Barbara Luke studies issues of multiple births

Multiple births used to be such a rare occurrence that they were usually excluded from studies focusing on maternal and infant health issues. Today, however, the knowledge to be gleaned by such research is more important than ever.

"Multiple births have become much more common because more and more women are having babies later in life," says Barbara Luke, Sc.D., M.P.H., R.D., a professor at the School of Nursing and Health Studies and the author of 16 books (including a national bestseller about multiple births). "In addition to the established link between older mothers and multiple births, older women more often require fertility treatments to conceive, further increasing their likelihood of having twins or triplets."

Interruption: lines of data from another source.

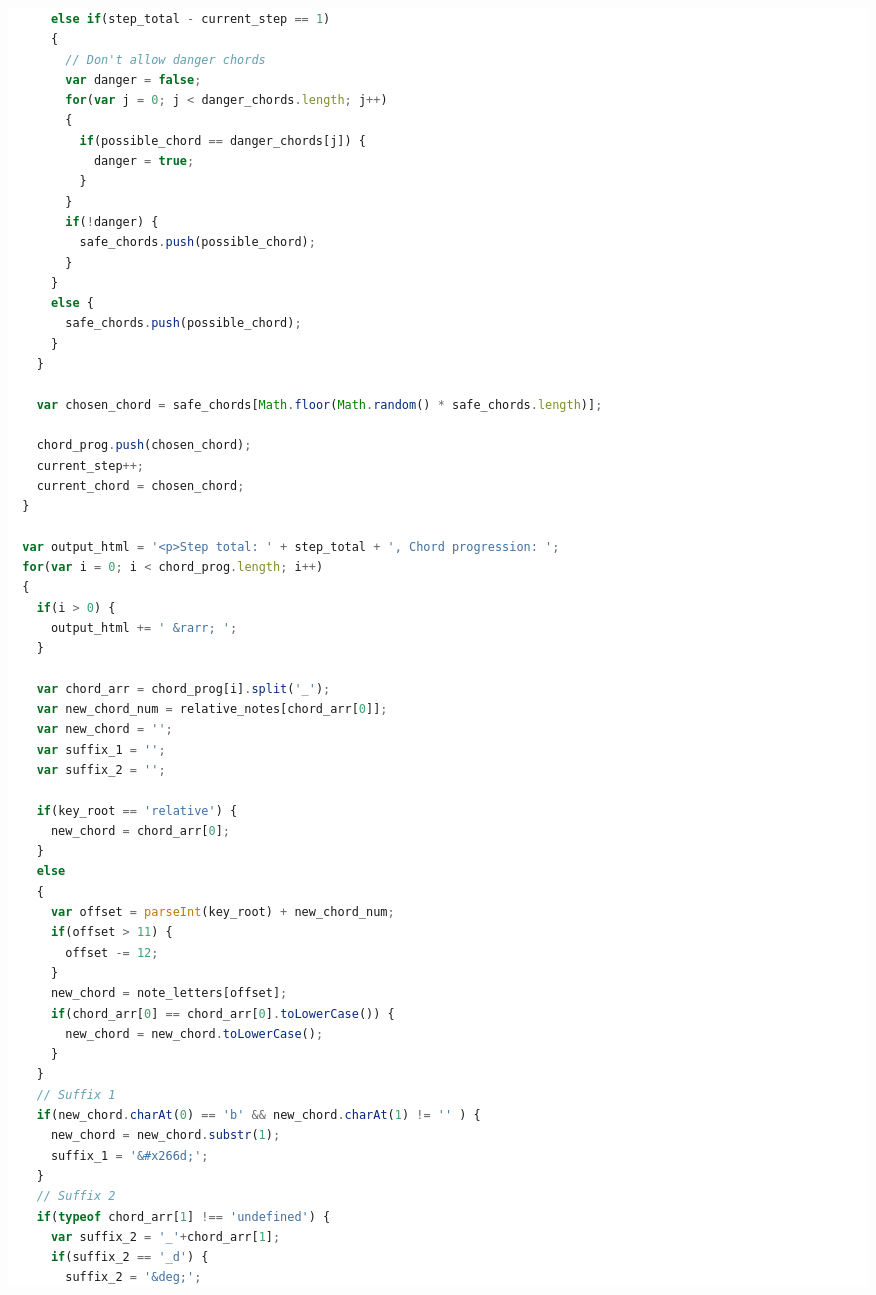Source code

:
 ```javascript
      else if(step_total - current_step == 1)
      {
        // Don't allow danger chords
        var danger = false;
        for(var j = 0; j < danger_chords.length; j++)
        {
          if(possible_chord == danger_chords[j]) {
            danger = true;
          }
        }
        if(!danger) {
          safe_chords.push(possible_chord);
        }
      }
      else {
        safe_chords.push(possible_chord);
      }
    }

    var chosen_chord = safe_chords[Math.floor(Math.random() * safe_chords.length)];

    chord_prog.push(chosen_chord);
    current_step++;
    current_chord = chosen_chord;
  }

  var output_html = '<p>Step total: ' + step_total + ', Chord progression: ';
  for(var i = 0; i < chord_prog.length; i++)
  {
    if(i > 0) {
      output_html += ' &rarr; ';
    }
    
    var chord_arr = chord_prog[i].split('_');
    var new_chord_num = relative_notes[chord_arr[0]];
    var new_chord = '';
    var suffix_1 = '';
    var suffix_2 = '';

    if(key_root == 'relative') {
      new_chord = chord_arr[0];
    }
    else
    {
      var offset = parseInt(key_root) + new_chord_num;
      if(offset > 11) {
        offset -= 12;
      }
      new_chord = note_letters[offset];
      if(chord_arr[0] == chord_arr[0].toLowerCase()) {
        new_chord = new_chord.toLowerCase();
      }
    }
    // Suffix 1
    if(new_chord.charAt(0) == 'b' && new_chord.charAt(1) != '' ) {
      new_chord = new_chord.substr(1);
      suffix_1 = '&#x266d;';
    }
    // Suffix 2
    if(typeof chord_arr[1] !== 'undefined') {
      var suffix_2 = '_'+chord_arr[1];
      if(suffix_2 == '_d') {
        suffix_2 = '&deg;';
```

Luke recently completed two NIH-funded historical studies about multiple births that were accepted this summer by leading peer-reviewed journals.The first, which will appear in Fertility and Sterility, correlated the risks of pregnancy complications and adverse outcomes with increasing maternal age."We found that with singletons [single infants], the risks for prematurity, tocolysis [drug therapy to delay preterm labor], and infant mortality showed a U-shaped relationship with age, with the highest risks at the youngest and oldest ages," says Luke. "But for mothers of twins and triplets, the risks for these three outcomes decreased with advancing age-good news for older moms pregnant with multiples."

The second study, accepted by Pediatrics, evaluated the impact of medical advances on neonatal survival rates during a recent ten-year period."We found that the technological advances of the 1990s greatly improved survival," notes Lukes, who authored the study with co-investigator Morton B. Brown of the University of Michigan."For births before 26 weeks of gestation, however, this was followed by a rise in mortality after the first week of life-indicating a postponement of deaths for some infants.

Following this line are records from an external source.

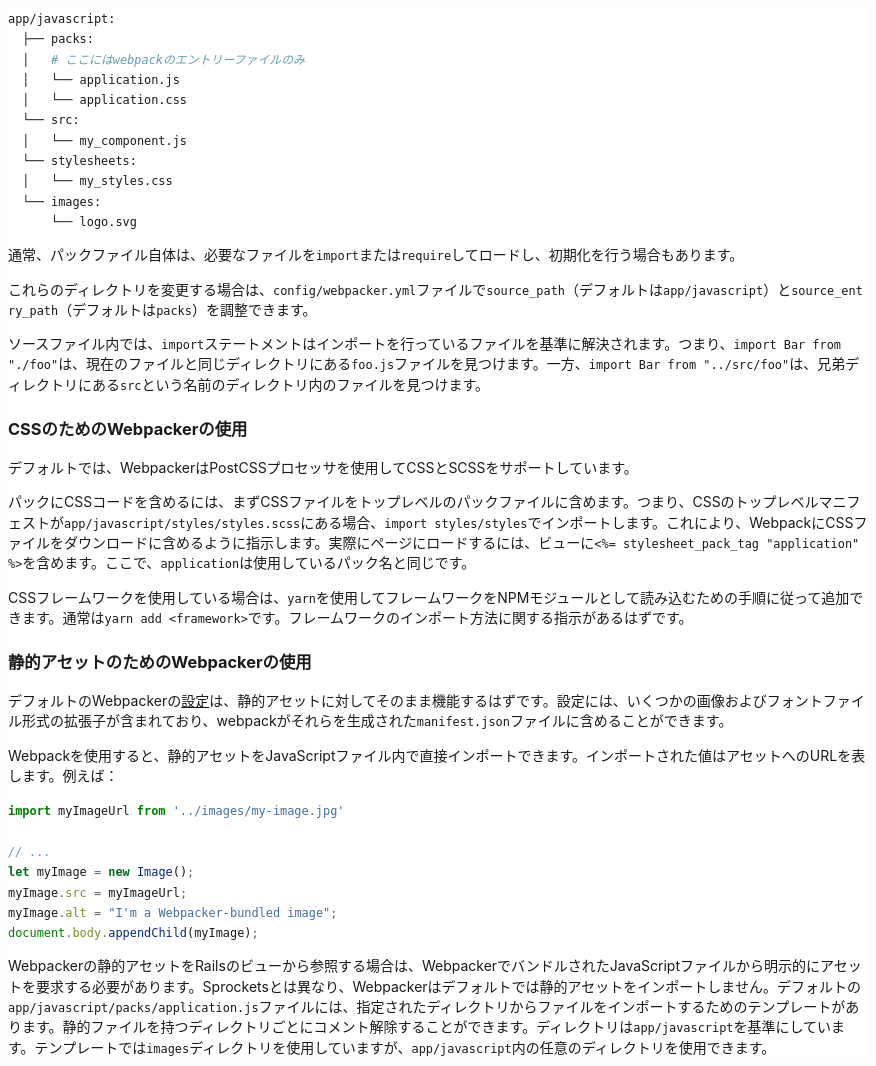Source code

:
 ```sh
app/javascript:
  ├── packs:
  │   # ここにはwebpackのエントリーファイルのみ
  │   └── application.js
  │   └── application.css
  └── src:
  │   └── my_component.js
  └── stylesheets:
  │   └── my_styles.css
  └── images:
      └── logo.svg
```

通常、パックファイル自体は、必要なファイルを`import`または`require`してロードし、初期化を行う場合もあります。

これらのディレクトリを変更する場合は、`config/webpacker.yml`ファイルで`source_path`（デフォルトは`app/javascript`）と`source_entry_path`（デフォルトは`packs`）を調整できます。

ソースファイル内では、`import`ステートメントはインポートを行っているファイルを基準に解決されます。つまり、`import Bar from "./foo"`は、現在のファイルと同じディレクトリにある`foo.js`ファイルを見つけます。一方、`import Bar from "../src/foo"`は、兄弟ディレクトリにある`src`という名前のディレクトリ内のファイルを見つけます。

### CSSのためのWebpackerの使用

デフォルトでは、WebpackerはPostCSSプロセッサを使用してCSSとSCSSをサポートしています。

パックにCSSコードを含めるには、まずCSSファイルをトップレベルのパックファイルに含めます。つまり、CSSのトップレベルマニフェストが`app/javascript/styles/styles.scss`にある場合、`import styles/styles`でインポートします。これにより、WebpackにCSSファイルをダウンロードに含めるように指示します。実際にページにロードするには、ビューに`<%= stylesheet_pack_tag "application" %>`を含めます。ここで、`application`は使用しているパック名と同じです。

CSSフレームワークを使用している場合は、`yarn`を使用してフレームワークをNPMモジュールとして読み込むための手順に従って追加できます。通常は`yarn add <framework>`です。フレームワークのインポート方法に関する指示があるはずです。

### 静的アセットのためのWebpackerの使用

デフォルトのWebpackerの[設定](https://github.com/rails/webpacker/blob/master/lib/install/config/webpacker.yml#L21)は、静的アセットに対してそのまま機能するはずです。設定には、いくつかの画像およびフォントファイル形式の拡張子が含まれており、webpackがそれらを生成された`manifest.json`ファイルに含めることができます。

Webpackを使用すると、静的アセットをJavaScriptファイル内で直接インポートできます。インポートされた値はアセットへのURLを表します。例えば：

```javascript
import myImageUrl from '../images/my-image.jpg'

// ...
let myImage = new Image();
myImage.src = myImageUrl;
myImage.alt = "I'm a Webpacker-bundled image";
document.body.appendChild(myImage);
```

Webpackerの静的アセットをRailsのビューから参照する場合は、WebpackerでバンドルされたJavaScriptファイルから明示的にアセットを要求する必要があります。Sprocketsとは異なり、Webpackerはデフォルトでは静的アセットをインポートしません。デフォルトの`app/javascript/packs/application.js`ファイルには、指定されたディレクトリからファイルをインポートするためのテンプレートがあります。静的ファイルを持つディレクトリごとにコメント解除することができます。ディレクトリは`app/javascript`を基準にしています。テンプレートでは`images`ディレクトリを使用していますが、`app/javascript`内の任意のディレクトリを使用できます。
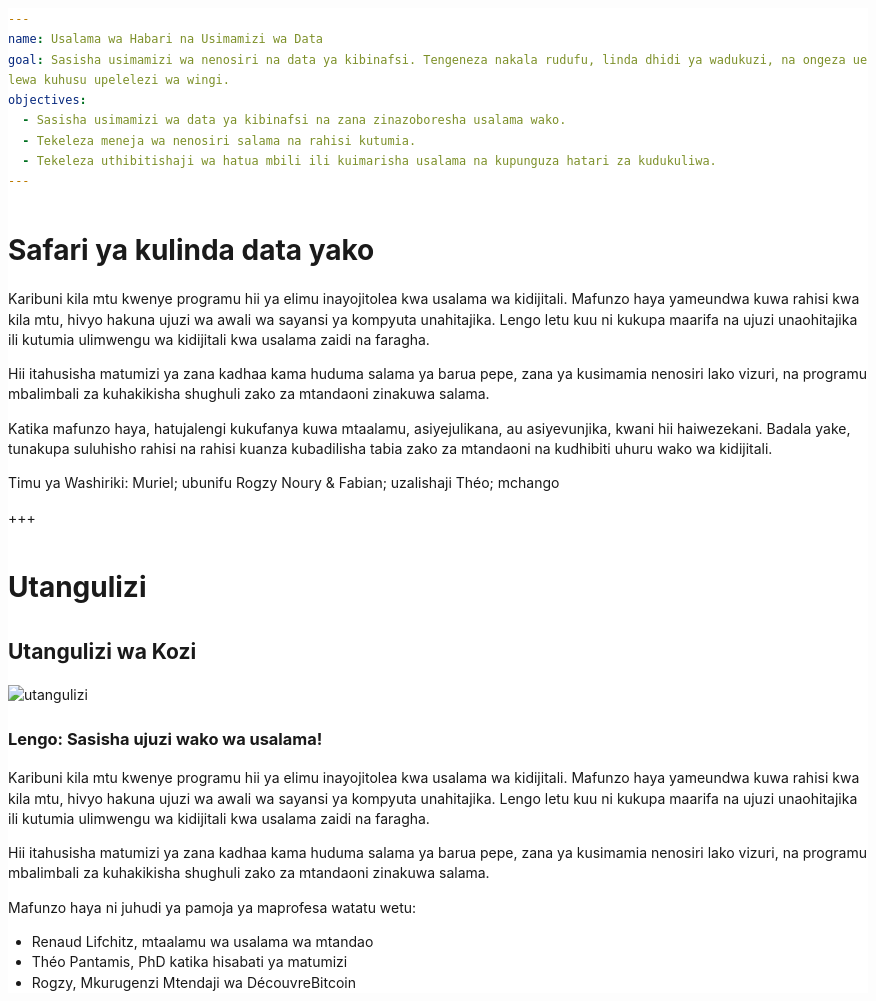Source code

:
 ```yaml
---
name: Usalama wa Habari na Usimamizi wa Data
goal: Sasisha usimamizi wa nenosiri na data ya kibinafsi. Tengeneza nakala rudufu, linda dhidi ya wadukuzi, na ongeza uelewa kuhusu upelelezi wa wingi.
objectives:
  - Sasisha usimamizi wa data ya kibinafsi na zana zinazoboresha usalama wako.
  - Tekeleza meneja wa nenosiri salama na rahisi kutumia.
  - Tekeleza uthibitishaji wa hatua mbili ili kuimarisha usalama na kupunguza hatari za kudukuliwa.
---
```


# Safari ya kulinda data yako

Karibuni kila mtu kwenye programu hii ya elimu inayojitolea kwa usalama wa kidijitali. Mafunzo haya yameundwa kuwa rahisi kwa kila mtu, hivyo hakuna ujuzi wa awali wa sayansi ya kompyuta unahitajika. Lengo letu kuu ni kukupa maarifa na ujuzi unaohitajika ili kutumia ulimwengu wa kidijitali kwa usalama zaidi na faragha.

Hii itahusisha matumizi ya zana kadhaa kama huduma salama ya barua pepe, zana ya kusimamia nenosiri lako vizuri, na programu mbalimbali za kuhakikisha shughuli zako za mtandaoni zinakuwa salama.

Katika mafunzo haya, hatujalengi kukufanya kuwa mtaalamu, asiyejulikana, au asiyevunjika, kwani hii haiwezekani. Badala yake, tunakupa suluhisho rahisi na rahisi kuanza kubadilisha tabia zako za mtandaoni na kudhibiti uhuru wako wa kidijitali.

Timu ya Washiriki:
Muriel; ubunifu
Rogzy Noury & Fabian; uzalishaji
Théo; mchango

+++

# Utangulizi

## Utangulizi wa Kozi

![utangulizi](https://youtu.be/DqLf72XBJUg)

### Lengo: Sasisha ujuzi wako wa usalama!

Karibuni kila mtu kwenye programu hii ya elimu inayojitolea kwa usalama wa kidijitali. Mafunzo haya yameundwa kuwa rahisi kwa kila mtu, hivyo hakuna ujuzi wa awali wa sayansi ya kompyuta unahitajika. Lengo letu kuu ni kukupa maarifa na ujuzi unaohitajika ili kutumia ulimwengu wa kidijitali kwa usalama zaidi na faragha.

Hii itahusisha matumizi ya zana kadhaa kama huduma salama ya barua pepe, zana ya kusimamia nenosiri lako vizuri, na programu mbalimbali za kuhakikisha shughuli zako za mtandaoni zinakuwa salama.

Mafunzo haya ni juhudi ya pamoja ya maprofesa watatu wetu:

- Renaud Lifchitz, mtaalamu wa usalama wa mtandao
- Théo Pantamis, PhD katika hisabati ya matumizi
- Rogzy, Mkurugenzi Mtendaji wa DécouvreBitcoin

"In general, while the mortality rates were higher for multiples at every gestation age compared to their singleton counterparts, their improvement in survival over the past decade has been greater."

While her research confirms that multiple births raise issues about which prospective older mothers should be carefully counseled, Luke notes that she has worked over the years with many older mothers who are now raising healthy children-encouraging proof that such concerns can be effectively addressed.